Page 17 of Titan

He straightened and looked around. I wasn’t sure what to say or if I should stop him. He strode off a moment later towards the bedside table that doubled up as a small fridge with water bottles and other drinks inside it. I watched him extract a bottle and bring it back over to me, opening the cap as he went. He shoved it in my face, forcing me to take it. The slight brush of his fingertips had me swallowing as my skin lit up with the feel of him.

“Drink.”

I did as I was told, clutching the bottle to my chest after I’d taken a large gulp. He probably thought I was a complete idiot now. This was the worst session I’d ever had with a client. Even the first time I’d done this was nothing compared to what was happening right now. At least then I knew what to expect. I understood the assignment. Right now, I had no fucking clue what to do, say, or how to act. Gil had well and truly thrown me right off course. What was even worse was the fact he was still watching me with no emotion on his face.

What is with this man?

“Better?” he asked when I didn’t say a word.
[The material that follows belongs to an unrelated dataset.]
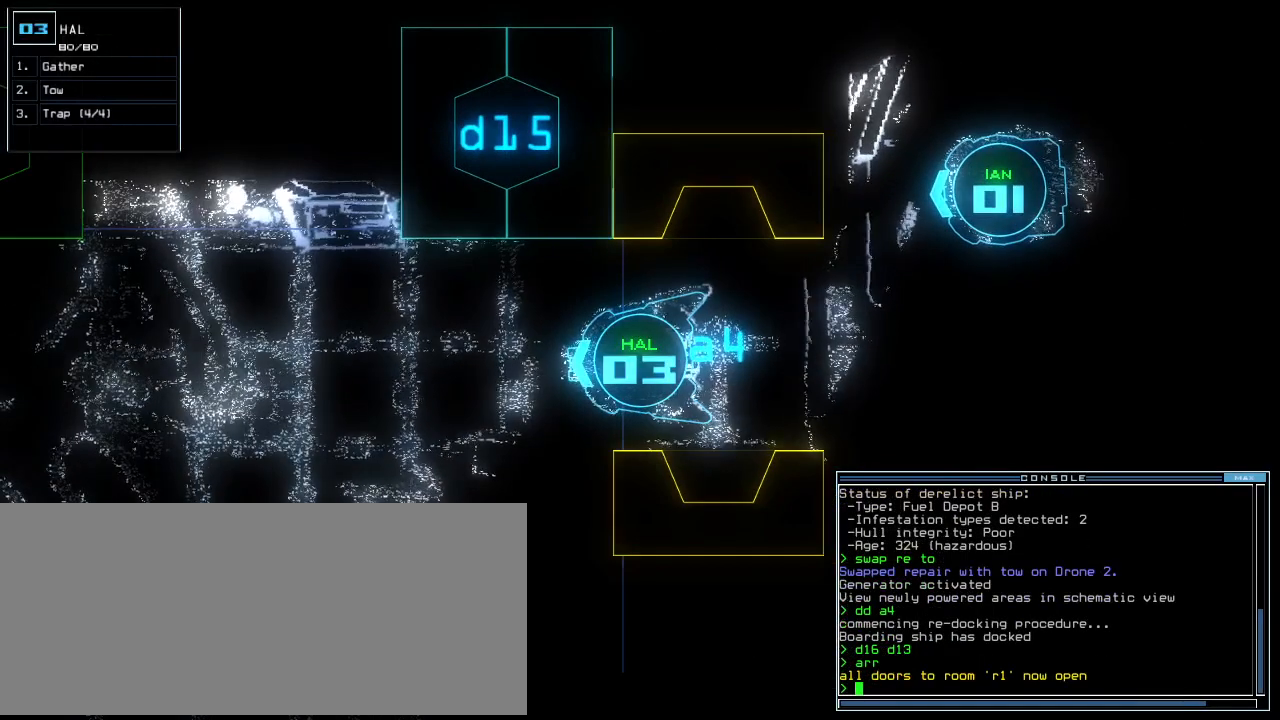
{"keys": [], "events": []}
I dipped my head in agreement, still holding the bottle like it would save me from him. Gil wasn’t a physical threat to me. His presence was dangerous to my composure. And that was possibly worse.

“Do you want to talk about it?”

My mind couldn’t compute what he’d asked for a second because it was ridiculous, him catering to me when he was paying for my time. I stood up, shoving the bottle at him. Gil looked a little startled but took it and screwed the cap back on.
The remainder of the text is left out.